The most enlightening aspect of this historical account is the fact that Dutch were on the same trajectory as the United States in terms of car use and growth. Shortly after WWII the car became the idealized means of transport. A status symbol of prosperity and the rebirth of a nation. Moving into the 1950’s and 1960’s, the same form of “urban renewal” took place. The destruction of buildings and cities to make way for widening streets and parking lots to accommodate the growing demand. And in the 1970’s the same oil and economic crisis hit the Netherlands, devastating the nation. However, at this point in time is where the Dutch reached a pinnacle conclusion that would forever change their nation, culture, and lifestyle. As deaths from motor vehicles steadily rose (3300 deaths in 1971 alone, and of those deaths, 400 were children under the age of 14) the public declared a crisis. This public outcry coincided with the oil crisis and politicians used this historical moment to forever change transportation in the Netherlands.

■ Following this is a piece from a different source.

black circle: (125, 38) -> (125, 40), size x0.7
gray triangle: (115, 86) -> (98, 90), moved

Deliberate choices (as supported by the nation) influenced design, policy and education in the Netherlands. Financed by the national government- the first cycle route was built. The cycle route increased cycling by 30 to 60 percent (percentage dependant on city – not national percentage rate). This proved the theory that “if you build it, they will come”, this concept can be easily seen in Portland, Seattle, and Minneapolis where investments in bike and ped. infrastructure increases use of those modes. The shift from car-centric policies to ones that promote other modes is not an easy feat. It took political will on a national and municipal level and public intolerance of vehicular related deaths to make the shift.
Although I live in the U.S. which remained car-centric after the 1970’s oil crisis and continues to support personal vehicles as a valid means transport. I admire, and perhaps a little envious, of the fact that the people of the Netherlands recognized the deaths of innocent people in their communities, and the environmental degradations that was happening, and opted take responsibility and acted on it in a selfless way. The safety for their children rather than the connivance of mobility was a priority, and that the nation as a whole was represented by their leaders and forever changed culture.